Whigs and damned torries scream, shout –
Billy Pitt, bully pit – they sing right loud:
Damn war, injuns, hindoos, frogs, paddies, shit!
Charlie pissed in the paddie, but not
The Apocalpyse Now paddie, crikey!
Wrong country, wrong century, wrong Charlie.
Lie down, croppies, lie down, damned papist pigs!

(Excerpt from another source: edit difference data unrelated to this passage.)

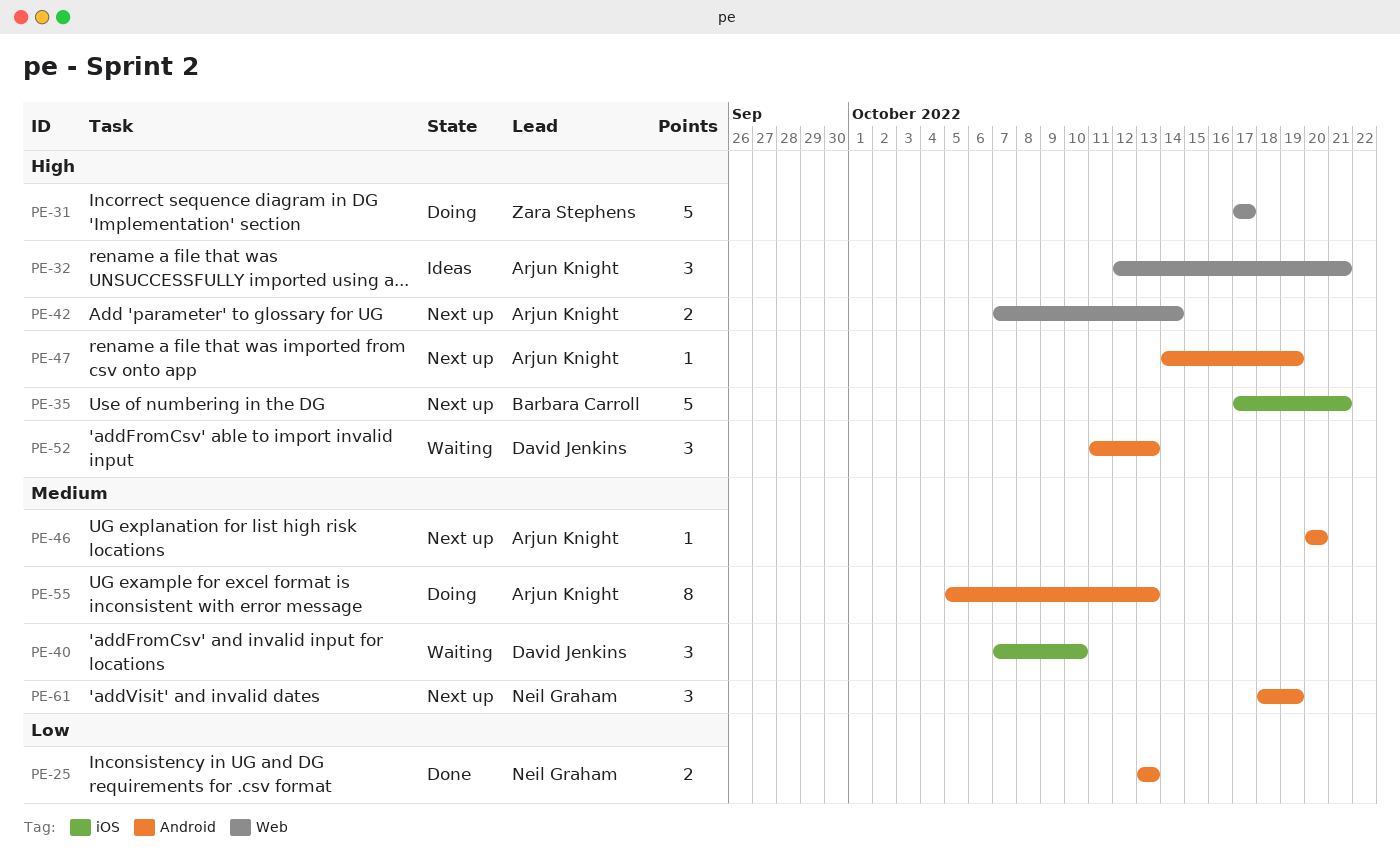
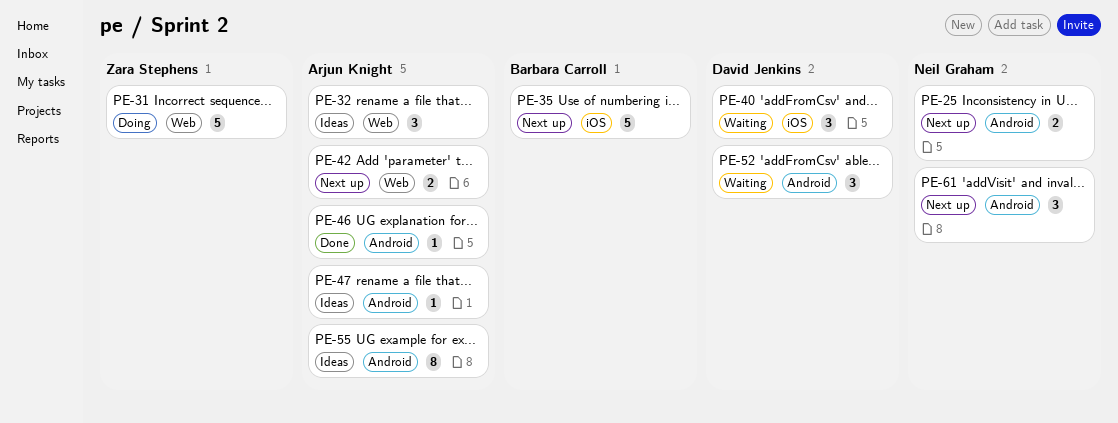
PE-25, status: Done -> Next up
PE-46, status: Next up -> Done
PE-47, status: Next up -> Ideas
PE-55, status: Doing -> Ideas

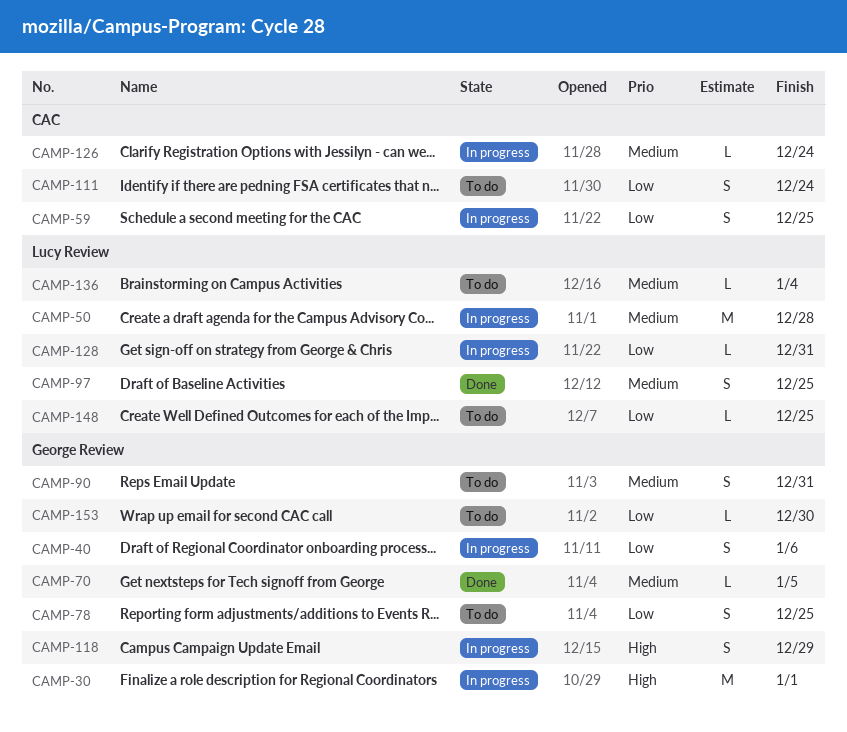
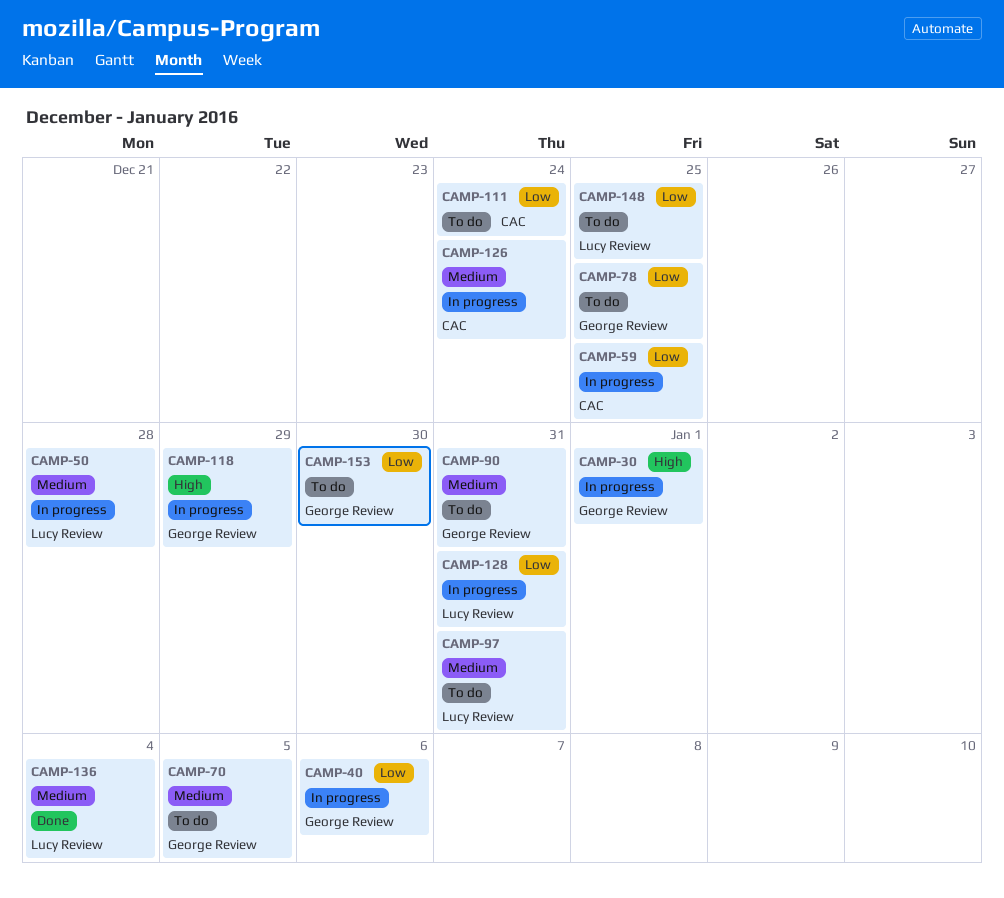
CAMP-70, status: Done -> To do
CAMP-97, status: Done -> To do
CAMP-97, due: Dec 25 -> Dec 31
CAMP-136, status: To do -> Done

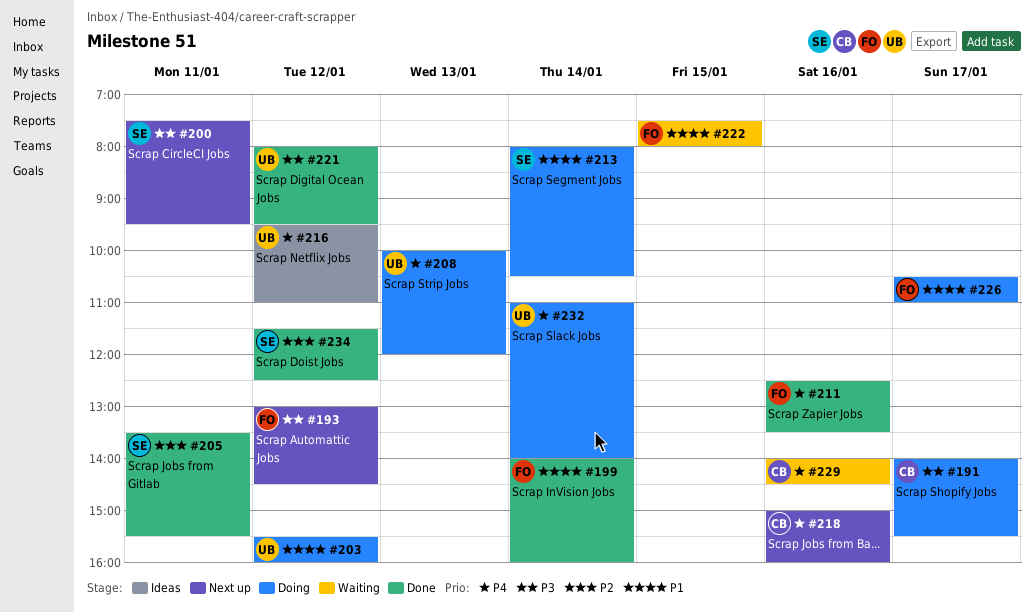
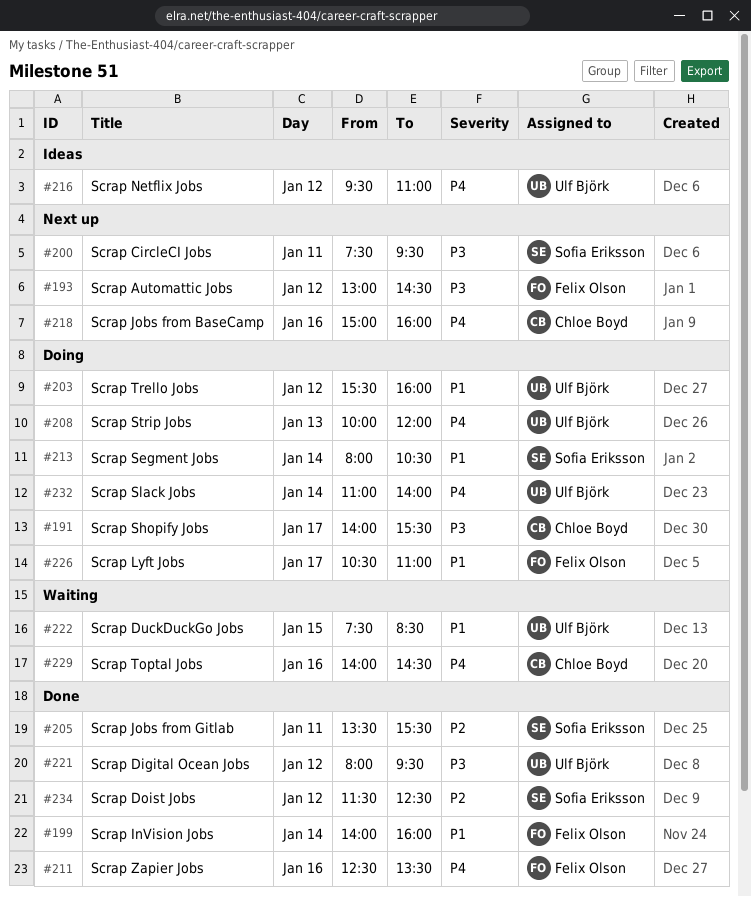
#222, owner: Felix Olson -> Ulf Björk
#222, ends: 08:00 -> 08:30

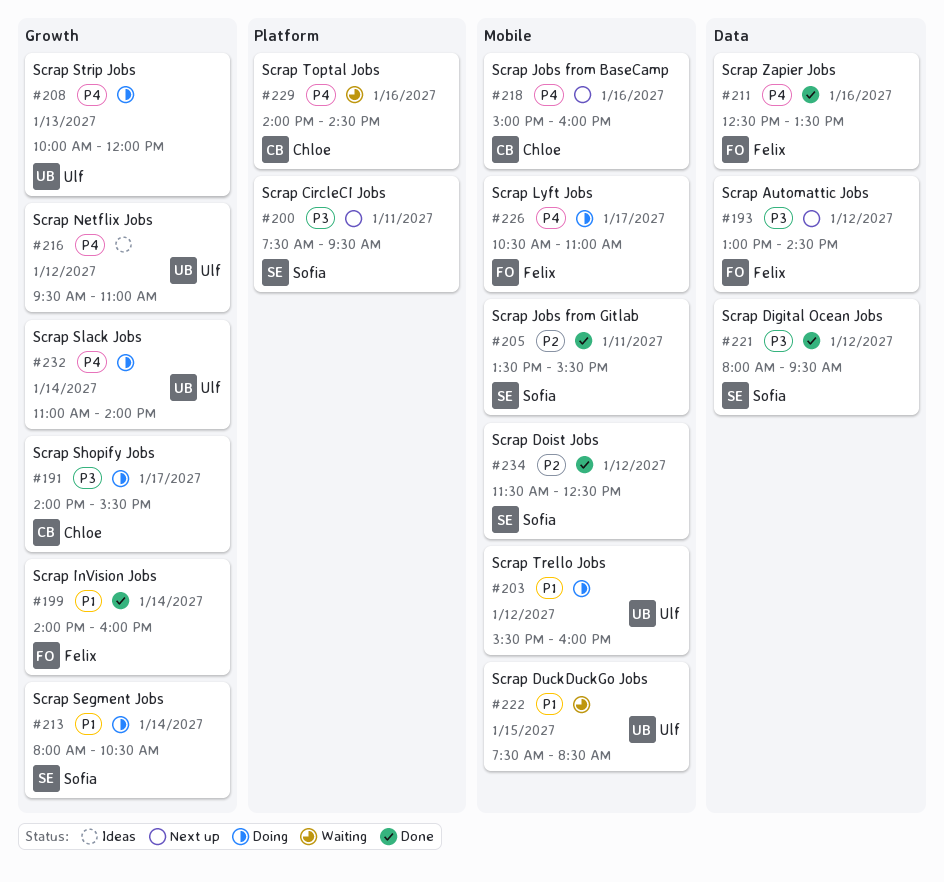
#221, owner: Ulf Björk -> Sofia Eriksson
#226, priority: P1 -> P4

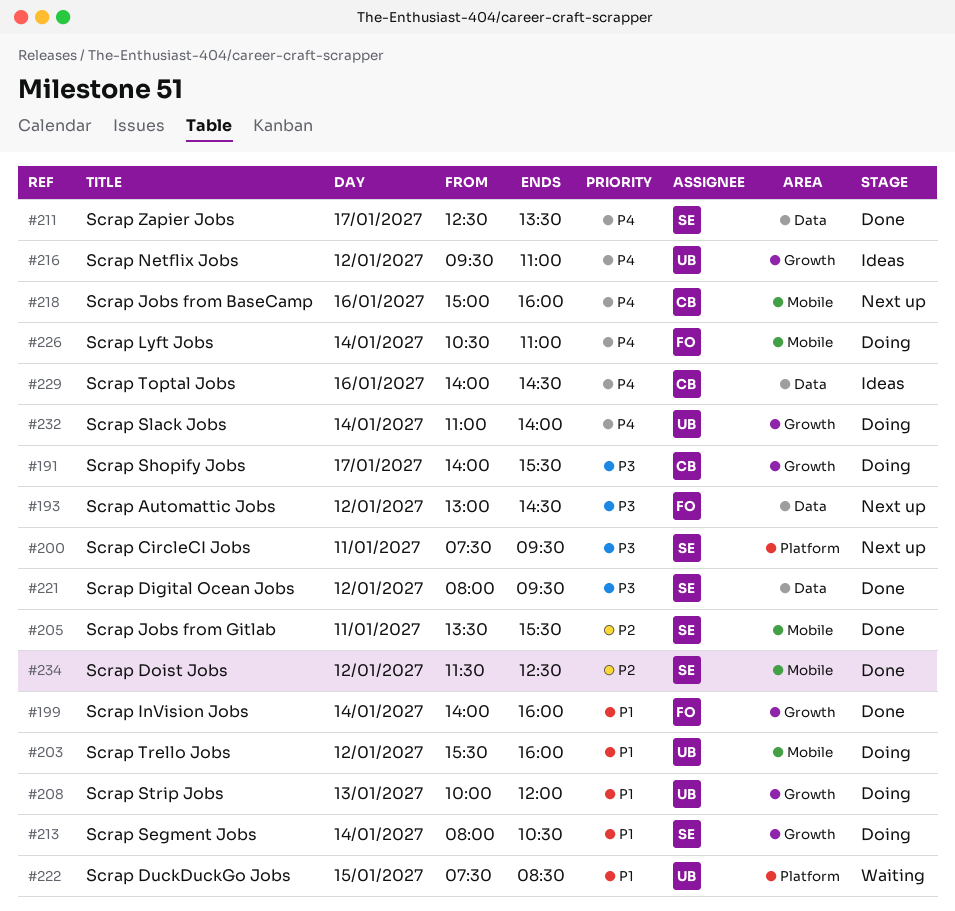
#208, priority: P4 -> P1
#211, owner: Felix -> Sofia
#211, day: Jan 16 -> Jan 17
#222, label: Mobile -> Platform
#226, day: Jan 17 -> Jan 14
#229, status: Waiting -> Ideas
#229, label: Platform -> Data

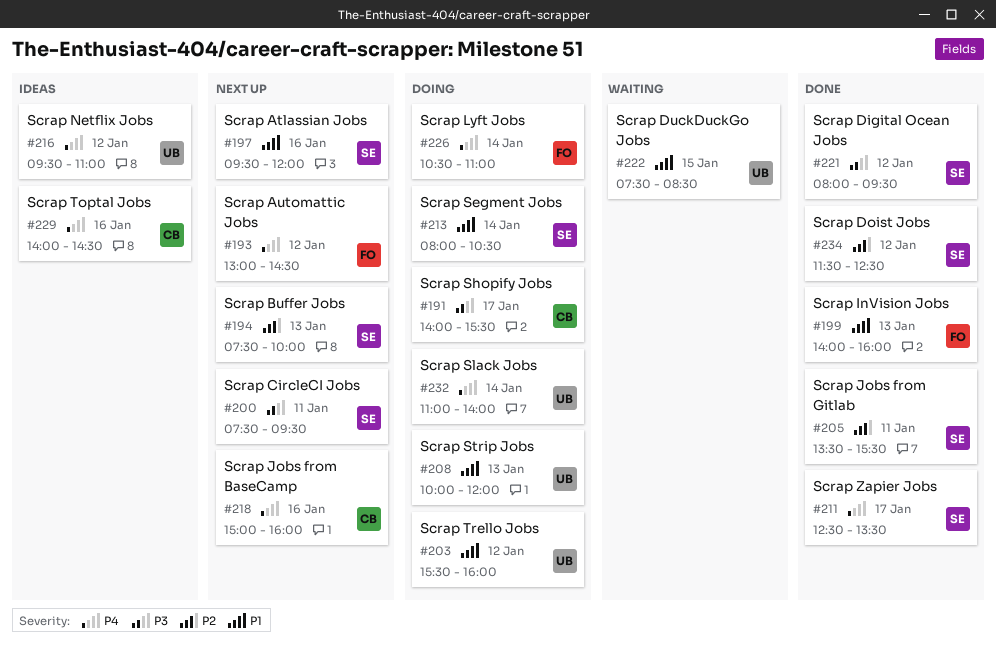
#193, priority: P3 -> P4
#194: none -> present
#197: none -> present
#199, day: Jan 14 -> Jan 13

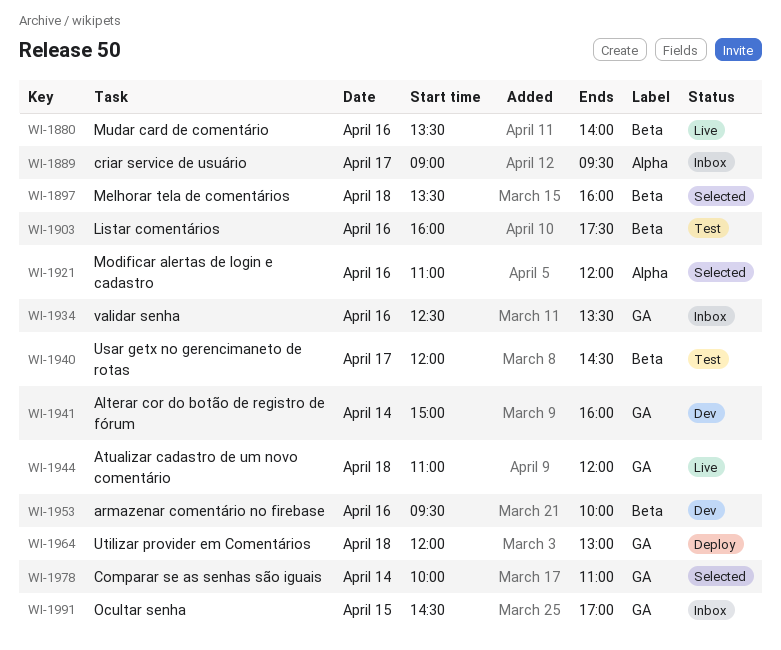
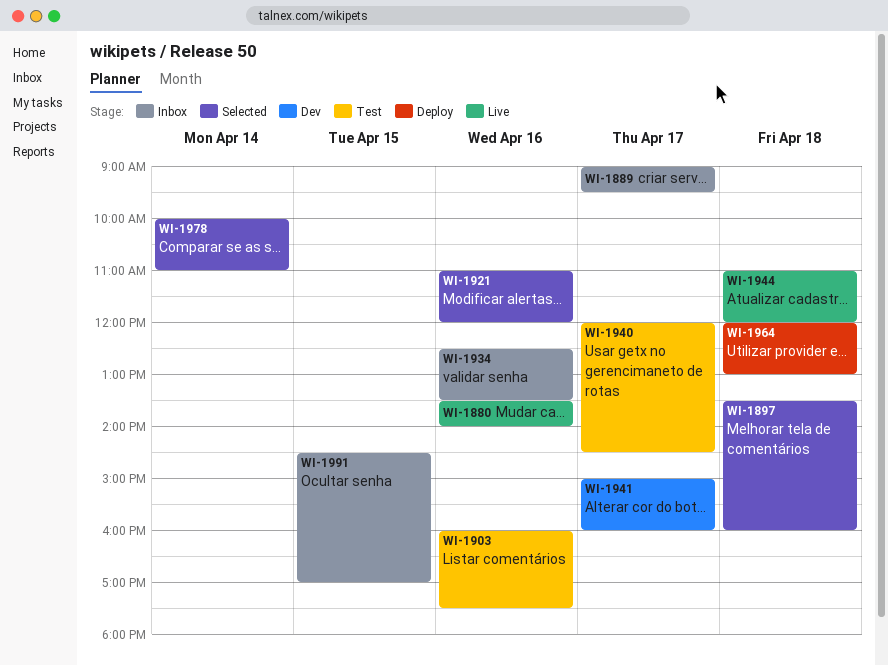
WI-1941, day: Apr 14 -> Apr 17
WI-1953: present -> none

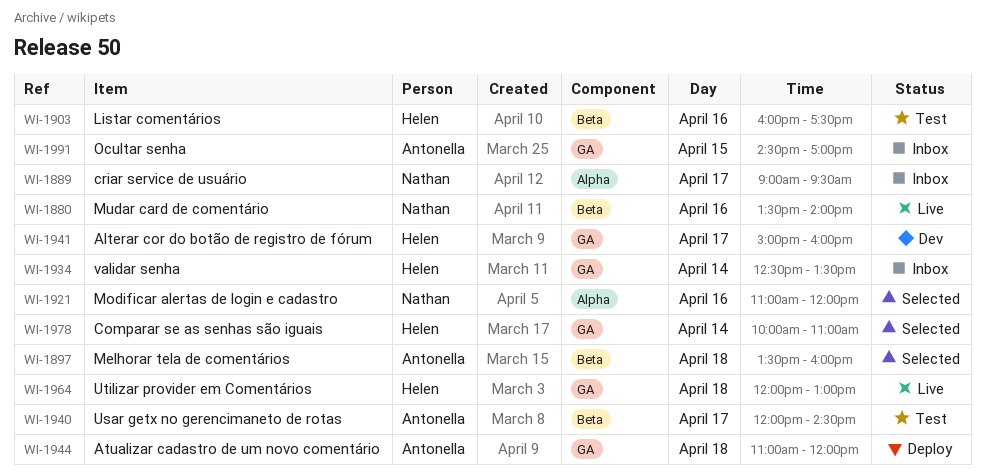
WI-1934, day: Apr 16 -> Apr 14
WI-1944, status: Live -> Deploy
WI-1964, status: Deploy -> Live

And in Nord Amerigo, planters,
Puritans, rednecks, roughnecks, denial boones,
Revolt, rebirth, 1760’s spirit.
Ma monees ma own, niggaz stoln far en
Squar – they cotton rail fast, so says
The cracker Carolina don…
Right so, says the merchantman cross clasper,
Rum dealers, rum deal: England Raw!
Raw makes war, the Rock (Plymouth) would shore know!
And those vagabond shoes start walkin’ tall,
Frozen Bluecher’s bastards, blue coats valley,
Forge on a nation, niggers redmen beddammed.
Frankly: Fuck off, for all Congress would care.
Makin’ ‘Mericans, no niggers need apply…
To spite a Mad German’s royal eye.
Washing done: Ah do declare, ma teeth done
Went and rot out on mae. Gawdammit.
Guess ah’ll be pater por ma new cunt tree.
Constitutional games are the rage,
Strange Speakers and Misters strut the new stage.
Ogle on the dollar, the seal, no cross.
To think it might have been a dammed turkey.
Oh imperial clucker, gobble all
And well this new amerigo round,
From sure to shining sure, complacent
In the many fast destinies of
A swindling crew who never knew dolors
That they might not take or screw.

Interlude

And here the parle’s parse, divide, separate
Across the green Atlantic Divide
Which Melville’s Great White Dick will fiercley ride,
Chasing after Hawthorne’s Puritan hide.
While Nelson and Napoleon get cross.
Coleridge, Wordsworth, smoke opium with pride,
Kooky khans all, romans, prudence, condemned.
Emerson! emerson! The water’s fine!
Po’ man in the south, raven rabies mad.
There’s more to go, trans zen dance; the wide world.

Amerigo Round

And Loose Anne, Jeff bought her sweet valleys cheap,
Though he dunks “denuts en dark coffee” with sweet
Sassy Sally Hemings, hemming, hoing:
Ain’t no thing but the chickenwing.
No more grits, no more chittlins for her an
Them creme kolor chilluns, they had good food,
For Sally learned to eat some lean white meat.